0

Say I have an array of strings of the following format:

"array[5] = 10"

What would be the best solution to parse it in JavaScript?

Ashamedly not being familiar with regular expressions, I can come up only with something like this:

for (i in lines){

var index = lines[i].indexOf("array[");

    if (index >= 0) {
        var pair = str.substring(index + 6).trim().split('=');
        var index = pair[0].trim().substring(0, pair[0].trim().length - 1);
        var value = pair[1].trim();
    }
}

Is there a more elegant way to parse something like this? If the answer is using regex, would it make the code slower?

msgmaxim
  • 788
  • 2
  • 8
  • 15

4 Answers4

4

Don't ask which approach is faster; measure it!

This is a regular expression that should match what you've implemented in your code:

/array\[(\d+)]\s*=\s*(.+)/

To help you learn regular expression, you can use a tool like Regexper to visualize the code. Here's a visualization of the above expression:

enter image description here

Note how for the index I assumed it should be an integer, but for the value any characters are accepted. Your code doesn't specify that either the index or value should be numbers, but I made some assumptions to that effect. I leave it as an exercise to the reader to tweak the expression to something more fitting if need be.

Marcus Stade
  • 4,724
  • 3
  • 33
  • 54
  • Oh wow, V8 has some seriously optimized regex.
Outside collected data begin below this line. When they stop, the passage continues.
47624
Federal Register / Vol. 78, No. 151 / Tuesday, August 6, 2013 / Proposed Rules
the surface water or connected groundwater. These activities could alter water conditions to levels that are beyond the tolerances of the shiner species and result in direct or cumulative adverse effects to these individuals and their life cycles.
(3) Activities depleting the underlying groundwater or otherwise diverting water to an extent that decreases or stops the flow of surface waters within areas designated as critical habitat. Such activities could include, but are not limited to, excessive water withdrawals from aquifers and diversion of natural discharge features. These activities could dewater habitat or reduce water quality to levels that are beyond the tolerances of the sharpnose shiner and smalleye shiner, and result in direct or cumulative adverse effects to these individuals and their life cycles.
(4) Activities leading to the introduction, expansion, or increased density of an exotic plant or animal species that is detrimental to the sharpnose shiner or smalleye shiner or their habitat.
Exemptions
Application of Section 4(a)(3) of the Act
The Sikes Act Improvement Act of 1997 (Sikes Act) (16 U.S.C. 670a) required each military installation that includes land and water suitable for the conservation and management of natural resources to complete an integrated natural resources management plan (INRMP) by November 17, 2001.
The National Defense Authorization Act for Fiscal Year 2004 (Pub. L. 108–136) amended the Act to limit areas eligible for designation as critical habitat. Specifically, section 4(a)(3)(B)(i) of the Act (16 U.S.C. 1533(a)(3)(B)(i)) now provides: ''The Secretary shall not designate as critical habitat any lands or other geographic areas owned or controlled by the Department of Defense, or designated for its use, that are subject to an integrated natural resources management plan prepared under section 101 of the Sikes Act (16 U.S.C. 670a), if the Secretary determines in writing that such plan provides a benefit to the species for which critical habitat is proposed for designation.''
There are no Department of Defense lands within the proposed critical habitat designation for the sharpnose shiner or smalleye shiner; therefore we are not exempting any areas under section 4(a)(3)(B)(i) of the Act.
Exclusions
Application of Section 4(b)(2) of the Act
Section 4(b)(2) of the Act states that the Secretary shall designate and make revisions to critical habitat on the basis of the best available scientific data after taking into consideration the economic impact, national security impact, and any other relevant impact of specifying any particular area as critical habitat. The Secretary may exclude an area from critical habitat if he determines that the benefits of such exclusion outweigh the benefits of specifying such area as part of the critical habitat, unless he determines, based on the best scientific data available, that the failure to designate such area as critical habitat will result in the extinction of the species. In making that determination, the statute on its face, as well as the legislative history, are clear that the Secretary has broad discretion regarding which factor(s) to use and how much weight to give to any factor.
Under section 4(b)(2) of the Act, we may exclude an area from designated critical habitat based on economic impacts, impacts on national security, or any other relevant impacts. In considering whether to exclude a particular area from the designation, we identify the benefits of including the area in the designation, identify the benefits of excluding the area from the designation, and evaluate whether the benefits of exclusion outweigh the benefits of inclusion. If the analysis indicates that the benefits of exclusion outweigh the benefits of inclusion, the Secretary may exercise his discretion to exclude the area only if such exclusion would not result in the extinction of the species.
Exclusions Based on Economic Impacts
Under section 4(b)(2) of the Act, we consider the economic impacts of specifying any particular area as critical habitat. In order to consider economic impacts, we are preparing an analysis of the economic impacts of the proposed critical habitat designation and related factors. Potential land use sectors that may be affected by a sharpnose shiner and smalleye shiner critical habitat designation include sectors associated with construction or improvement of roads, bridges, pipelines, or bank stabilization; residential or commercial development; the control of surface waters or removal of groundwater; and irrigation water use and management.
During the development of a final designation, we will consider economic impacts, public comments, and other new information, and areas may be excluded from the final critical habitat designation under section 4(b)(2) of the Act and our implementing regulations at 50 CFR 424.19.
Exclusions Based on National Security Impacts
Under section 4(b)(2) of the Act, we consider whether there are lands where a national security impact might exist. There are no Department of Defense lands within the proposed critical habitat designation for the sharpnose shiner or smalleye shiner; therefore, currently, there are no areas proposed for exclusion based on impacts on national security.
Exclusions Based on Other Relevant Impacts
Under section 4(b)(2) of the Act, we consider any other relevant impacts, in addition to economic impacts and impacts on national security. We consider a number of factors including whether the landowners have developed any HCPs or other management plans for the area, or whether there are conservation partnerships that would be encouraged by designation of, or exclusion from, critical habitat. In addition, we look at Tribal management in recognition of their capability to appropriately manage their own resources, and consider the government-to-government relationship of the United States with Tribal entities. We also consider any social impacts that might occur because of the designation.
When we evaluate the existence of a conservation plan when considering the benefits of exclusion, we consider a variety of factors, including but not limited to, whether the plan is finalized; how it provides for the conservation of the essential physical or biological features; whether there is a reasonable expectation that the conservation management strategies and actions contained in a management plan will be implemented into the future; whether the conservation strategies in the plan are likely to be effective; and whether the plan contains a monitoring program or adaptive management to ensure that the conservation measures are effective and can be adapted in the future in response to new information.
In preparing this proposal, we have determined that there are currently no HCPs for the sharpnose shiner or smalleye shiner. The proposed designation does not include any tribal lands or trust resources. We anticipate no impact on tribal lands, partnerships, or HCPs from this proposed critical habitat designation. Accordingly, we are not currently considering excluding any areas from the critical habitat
I was going to suggest matching `.` instead of `\d` for a better comparison since the `\d` penalizes the regex engine by doing the extra number match but the results astounded me - regex FTW! – slebetman Oct 23 '13 at 06:12
  • It probably doesn't matter much whether `\d` is penalized, but it's not a bad suggestion. For this answer in particular I figured the educational aspect was much more important anyway. Hopefully the OP will have some better tools to learn regexp now. – Marcus Stade Oct 23 '13 at 13:56
1

If you want a regular expression approach, then, something like so will do the trick: ^".*?\[(\d+)\]\s*=\s*(\d+)"$. This will match and extract the number you have in your square brackets (\[(\d+)\]) and also any numbers you will have at the end just before the " sign.

Once matched, it will put them into a group which you can then eventually access. Please check this previous SO post to see how you can access said groups.

I can't comment on speed, but usually regular expressions make string processing code more compact, the drawback of which is that the code is usually more difficult to read (depending on the complexity of the expression).

Community
  • 1
  • 1
npinti
  • 51,780
  • 5
  • 72
  • 96
1

Regex is slower than working by finding the index of a given char, regardless of the language.

In your case, don't use split but only substring at given index.

Moreover, some hints to improve perf : pair[0].trim() is called twice and first trim is useless because you already call pair[1].trim().

It's all about algorithms…

Here is a faster implementation :

for (var i = 0; i < lines.length; i++) {
    var i1 = lines[i].indexOf("[");
    var i2 = lines[i].indexOf("]");
    var i3 = lines[i].indexOf("=");


    if (i1 >= 0) {
        var index = lines[i].substring(i1, i2);
        var value = lines[i].substring(i3, lines[i].length-1).trim();
    }
}
Yann Moisan
  • 8,161
  • 8
  • 47
  • 91
  • Not true in this case. See the answer by macke - regex is 6 times faster in chrome and only around 0.2 times slower in firefox – slebetman Oct 23 '13 at 06:11
0

If all you want to do is extract the index and value, you don't need to parse the string (which infers tokenising and processing). Just find the bits you want and extract them.

If your strings are always like "array[5] = 10" and the values are always integers, then:

var nums = s.match(/\d+/);
var index = nums[0];
var value = nums[1];

should do the trick. If there is a chance that there will be no matches, then you might want:

var index = nums && nums[0];
var value = nums && nums[1];

and deal with cases where index or value are null to avoid errors.

If you genuinely want to parse the string, there's a bit more work to do.

RobG
  • 142,382
  • 31
  • 172
  • 209